Hm, August has not been a good month for Time Fishing. Anyway, my last post (most likely) for August! But not my last post forever.
Today I'm going to talk about banks. Not banks that look like this:
But banks that look like this:
This is the original Bank of Searcy, which I've mentioned before. Old banks tend to be monumental and neoclassical, usually austere and colossal to evoke feelings of strength and resolve. Though most of the time these buildings are not banks anymore, having either failed or gotten absorbed into a corporation (the Bank of Searcy eventually became Regions), their ageless shells still tend to remain in downtown areas.
Here is one of my favorites, haunting desolate downtown Newport. It's an imposing Roman temple, proclaiming its power to streets long deserted. These buildings, though forboding, remind me of a time when a person could call a bank and speak to an actual banker, rather than navigating a labyrinth of pre-recorded phrases.

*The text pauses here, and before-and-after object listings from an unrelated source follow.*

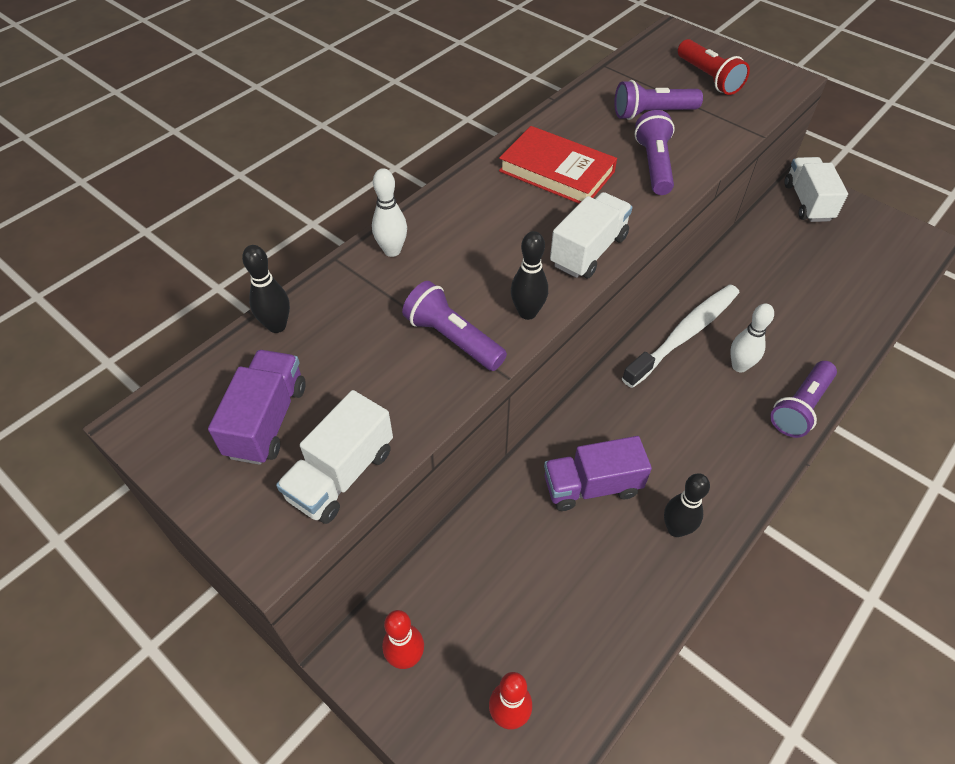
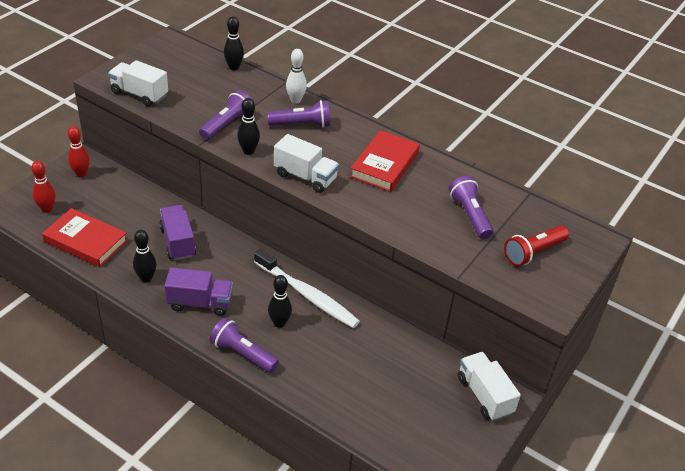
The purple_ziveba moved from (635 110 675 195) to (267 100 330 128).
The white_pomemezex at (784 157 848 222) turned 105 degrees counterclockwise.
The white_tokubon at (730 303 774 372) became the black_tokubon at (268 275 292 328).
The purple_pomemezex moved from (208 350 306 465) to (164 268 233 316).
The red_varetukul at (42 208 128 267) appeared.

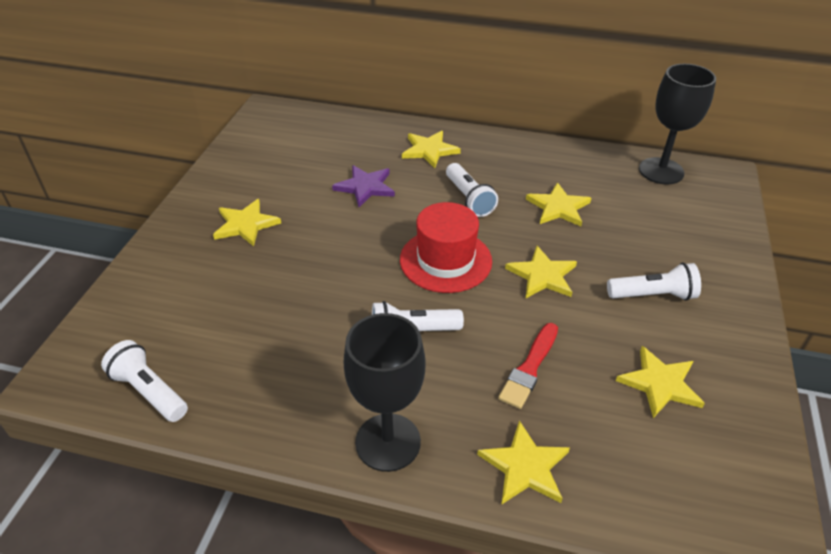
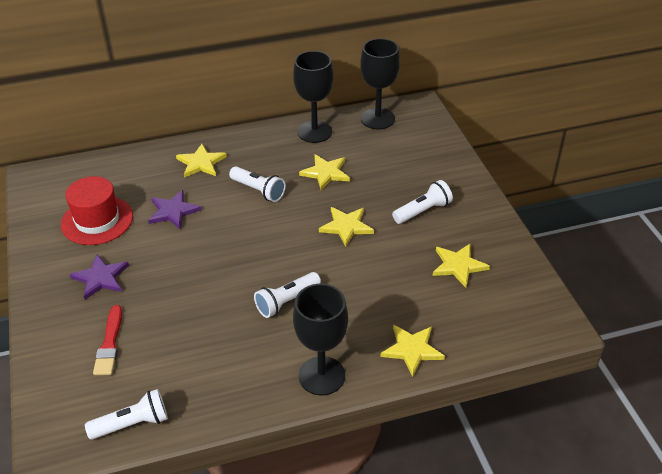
The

One of my favorite towns for old banks has been Mt. Carmel, a town very close to my wife's hometown of Albion, IL. I found at least four of these old guys on the city's main street.
This building, whose ingrained letters simply read "Bank," dwarfs the crumbling shop it shares a block with. I have a feeling that this row used to be a bit more substantial.
The Mt. Carmel Trust & Savings Bank, its identity betrayed by the gorgeous carved letters on its facade, distinguishes itself from the other downtown banks with its hard-edged pilasters rather than rounded ionic columns.
This bank, its identity lost except for its date of construction, features two floors of ionic columns and a pair of carved draperies near the top of the facade. The idea of a hair salon in this building seems humorously disparate.
This "American National Bank" (also pictured at the top of the Mt. Carmel section) uses two-story ionic columns and tall, spartan windows to create feelings of power and fortitude.
Most banks of this nature have been replaced by comparatively faceless big-corporation bank systems, but in a few places in the nation (Maine) the locals have kept their old buildings in order. Here's my last example.
Hyde Block (built when the term "Block" actually meant "Building") is still home to the Bath Savings Institution and probably could whip all of the other bank buildings on this page in a round of fisticuffs. It's a combination of Italianate and Gothic Revival styles, and probably some other things I don't recognize. Note the old vault alarm: it's the little black box with the white face on the right side of the building, just above where the white stone changes to brick.
So there's my little vent of Old Is Better Than New for the end of August. Let's see if we can make it through September, okay?